Work request:
One part of the entries below is wanted: the lines from the one containing "EPK Üyeleri" through the one containing "avec une utilisation quotidienne. De plus, le". Write those out exactly and nothing else.

Excerpted records:
━━━

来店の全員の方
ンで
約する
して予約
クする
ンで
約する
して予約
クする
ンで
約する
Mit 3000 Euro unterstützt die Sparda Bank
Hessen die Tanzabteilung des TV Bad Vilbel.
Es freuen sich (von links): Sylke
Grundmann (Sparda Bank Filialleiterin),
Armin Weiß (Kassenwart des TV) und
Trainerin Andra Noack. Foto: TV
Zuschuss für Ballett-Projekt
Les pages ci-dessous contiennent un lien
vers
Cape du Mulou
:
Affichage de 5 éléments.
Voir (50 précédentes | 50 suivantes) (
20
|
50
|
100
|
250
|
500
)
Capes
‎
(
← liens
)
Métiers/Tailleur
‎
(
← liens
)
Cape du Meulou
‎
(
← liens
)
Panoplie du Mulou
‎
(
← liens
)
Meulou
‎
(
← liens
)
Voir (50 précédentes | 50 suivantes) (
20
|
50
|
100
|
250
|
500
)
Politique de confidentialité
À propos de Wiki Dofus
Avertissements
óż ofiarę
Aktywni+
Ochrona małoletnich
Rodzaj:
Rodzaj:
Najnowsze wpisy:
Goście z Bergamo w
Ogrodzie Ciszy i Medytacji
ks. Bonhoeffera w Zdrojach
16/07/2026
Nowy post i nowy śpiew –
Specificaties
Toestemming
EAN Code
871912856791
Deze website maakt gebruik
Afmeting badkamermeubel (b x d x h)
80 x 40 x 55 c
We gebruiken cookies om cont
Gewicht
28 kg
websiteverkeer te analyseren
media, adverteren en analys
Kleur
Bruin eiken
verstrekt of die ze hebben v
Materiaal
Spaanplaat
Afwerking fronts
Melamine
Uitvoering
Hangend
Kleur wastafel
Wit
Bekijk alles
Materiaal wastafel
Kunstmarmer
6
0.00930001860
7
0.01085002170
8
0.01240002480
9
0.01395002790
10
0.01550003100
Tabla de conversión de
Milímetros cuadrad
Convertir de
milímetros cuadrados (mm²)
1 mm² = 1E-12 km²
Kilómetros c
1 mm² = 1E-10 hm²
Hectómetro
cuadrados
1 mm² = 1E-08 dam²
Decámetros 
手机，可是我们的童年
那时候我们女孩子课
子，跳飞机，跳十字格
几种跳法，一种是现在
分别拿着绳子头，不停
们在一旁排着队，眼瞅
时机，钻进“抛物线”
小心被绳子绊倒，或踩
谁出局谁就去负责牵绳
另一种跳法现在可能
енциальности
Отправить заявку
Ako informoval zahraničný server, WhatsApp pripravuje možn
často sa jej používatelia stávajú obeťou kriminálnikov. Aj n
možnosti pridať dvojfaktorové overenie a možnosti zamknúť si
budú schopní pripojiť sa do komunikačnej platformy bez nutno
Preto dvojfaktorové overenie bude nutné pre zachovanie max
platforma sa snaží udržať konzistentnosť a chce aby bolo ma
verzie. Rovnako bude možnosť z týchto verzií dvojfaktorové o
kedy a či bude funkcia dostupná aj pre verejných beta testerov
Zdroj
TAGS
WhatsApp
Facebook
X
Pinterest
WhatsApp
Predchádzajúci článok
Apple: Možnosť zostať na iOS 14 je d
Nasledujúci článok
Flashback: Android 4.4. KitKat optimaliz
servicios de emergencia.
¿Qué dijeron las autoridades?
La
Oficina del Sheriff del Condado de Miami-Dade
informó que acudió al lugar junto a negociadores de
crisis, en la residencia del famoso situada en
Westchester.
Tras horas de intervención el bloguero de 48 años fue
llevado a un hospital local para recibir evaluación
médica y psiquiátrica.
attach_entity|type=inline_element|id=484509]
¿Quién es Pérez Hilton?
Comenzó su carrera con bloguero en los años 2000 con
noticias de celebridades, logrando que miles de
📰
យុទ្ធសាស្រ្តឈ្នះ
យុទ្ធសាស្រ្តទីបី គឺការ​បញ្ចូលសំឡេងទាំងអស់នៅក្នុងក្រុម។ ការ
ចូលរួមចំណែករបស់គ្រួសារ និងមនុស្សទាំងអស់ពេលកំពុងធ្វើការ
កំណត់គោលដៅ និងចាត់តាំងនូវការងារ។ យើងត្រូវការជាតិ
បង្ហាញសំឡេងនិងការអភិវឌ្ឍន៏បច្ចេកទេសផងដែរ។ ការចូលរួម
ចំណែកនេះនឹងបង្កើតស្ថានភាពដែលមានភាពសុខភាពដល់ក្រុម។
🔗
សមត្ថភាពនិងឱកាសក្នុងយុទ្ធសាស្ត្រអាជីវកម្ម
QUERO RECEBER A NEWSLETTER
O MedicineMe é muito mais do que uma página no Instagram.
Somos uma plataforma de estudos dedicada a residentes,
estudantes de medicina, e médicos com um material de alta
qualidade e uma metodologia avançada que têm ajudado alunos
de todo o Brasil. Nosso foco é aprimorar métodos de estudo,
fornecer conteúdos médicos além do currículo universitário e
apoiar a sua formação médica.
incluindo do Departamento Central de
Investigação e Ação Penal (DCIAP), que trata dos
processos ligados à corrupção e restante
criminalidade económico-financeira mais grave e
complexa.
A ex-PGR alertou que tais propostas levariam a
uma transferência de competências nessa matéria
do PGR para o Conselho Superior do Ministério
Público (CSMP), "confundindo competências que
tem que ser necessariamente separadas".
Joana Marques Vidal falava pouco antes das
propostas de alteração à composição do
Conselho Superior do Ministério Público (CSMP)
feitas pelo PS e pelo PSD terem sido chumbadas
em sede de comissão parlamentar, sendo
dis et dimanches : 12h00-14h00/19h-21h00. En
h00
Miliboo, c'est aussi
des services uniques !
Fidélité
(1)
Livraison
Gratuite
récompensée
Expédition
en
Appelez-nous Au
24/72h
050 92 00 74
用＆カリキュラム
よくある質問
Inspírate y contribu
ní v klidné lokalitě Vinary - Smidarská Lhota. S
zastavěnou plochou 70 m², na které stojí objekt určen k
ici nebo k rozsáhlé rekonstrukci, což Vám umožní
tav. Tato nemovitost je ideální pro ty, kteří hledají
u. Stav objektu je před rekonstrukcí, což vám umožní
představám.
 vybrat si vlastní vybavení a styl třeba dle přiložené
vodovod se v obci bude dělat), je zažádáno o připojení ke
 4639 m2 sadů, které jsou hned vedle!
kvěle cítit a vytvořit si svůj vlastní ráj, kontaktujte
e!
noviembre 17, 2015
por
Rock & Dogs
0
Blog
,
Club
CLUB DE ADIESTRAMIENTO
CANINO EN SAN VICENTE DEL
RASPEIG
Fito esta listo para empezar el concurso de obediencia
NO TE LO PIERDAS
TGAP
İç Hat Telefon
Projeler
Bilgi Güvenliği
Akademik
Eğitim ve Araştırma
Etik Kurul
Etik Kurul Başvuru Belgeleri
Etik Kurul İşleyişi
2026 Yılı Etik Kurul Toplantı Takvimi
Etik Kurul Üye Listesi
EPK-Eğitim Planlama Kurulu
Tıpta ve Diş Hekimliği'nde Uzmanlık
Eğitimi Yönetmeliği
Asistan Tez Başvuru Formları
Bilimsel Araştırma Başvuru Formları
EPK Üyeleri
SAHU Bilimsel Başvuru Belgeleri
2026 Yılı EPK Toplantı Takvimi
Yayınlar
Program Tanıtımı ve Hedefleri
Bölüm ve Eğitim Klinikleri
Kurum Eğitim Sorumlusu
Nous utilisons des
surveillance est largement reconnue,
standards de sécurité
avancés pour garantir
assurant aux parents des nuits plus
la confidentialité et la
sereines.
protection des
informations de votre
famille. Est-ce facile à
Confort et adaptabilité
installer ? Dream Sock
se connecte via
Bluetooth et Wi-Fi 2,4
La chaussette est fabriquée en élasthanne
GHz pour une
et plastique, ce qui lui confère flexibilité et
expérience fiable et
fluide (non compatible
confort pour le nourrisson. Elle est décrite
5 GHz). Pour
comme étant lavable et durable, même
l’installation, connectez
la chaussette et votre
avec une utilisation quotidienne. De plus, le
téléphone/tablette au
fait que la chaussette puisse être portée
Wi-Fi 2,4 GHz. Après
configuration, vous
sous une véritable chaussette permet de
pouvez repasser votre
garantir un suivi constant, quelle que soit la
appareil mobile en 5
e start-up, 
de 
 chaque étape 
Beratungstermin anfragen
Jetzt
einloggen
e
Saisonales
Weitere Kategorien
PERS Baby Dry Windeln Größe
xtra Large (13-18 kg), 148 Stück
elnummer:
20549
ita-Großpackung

━━━

Result:
EPK Üyeleri
SAHU Bilimsel Başvuru Belgeleri
2026 Yılı EPK Toplantı Takvimi
Yayınlar
Program Tanıtımı ve Hedefleri
Bölüm ve Eğitim Klinikleri
Kurum Eğitim Sorumlusu
Nous utilisons des
surveillance est largement reconnue,
standards de sécurité
avancés pour garantir
assurant aux parents des nuits plus
la confidentialité et la
sereines.
protection des
informations de votre
famille. Est-ce facile à
Confort et adaptabilité
installer ? Dream Sock
se connecte via
Bluetooth et Wi-Fi 2,4
La chaussette est fabriquée en élasthanne
GHz pour une
et plastique, ce qui lui confère flexibilité et
expérience fiable et
fluide (non compatible
confort pour le nourrisson. Elle est décrite
5 GHz). Pour
comme étant lavable et durable, même
l’installation, connectez
la chaussette et votre
avec une utilisation quotidienne. De plus, le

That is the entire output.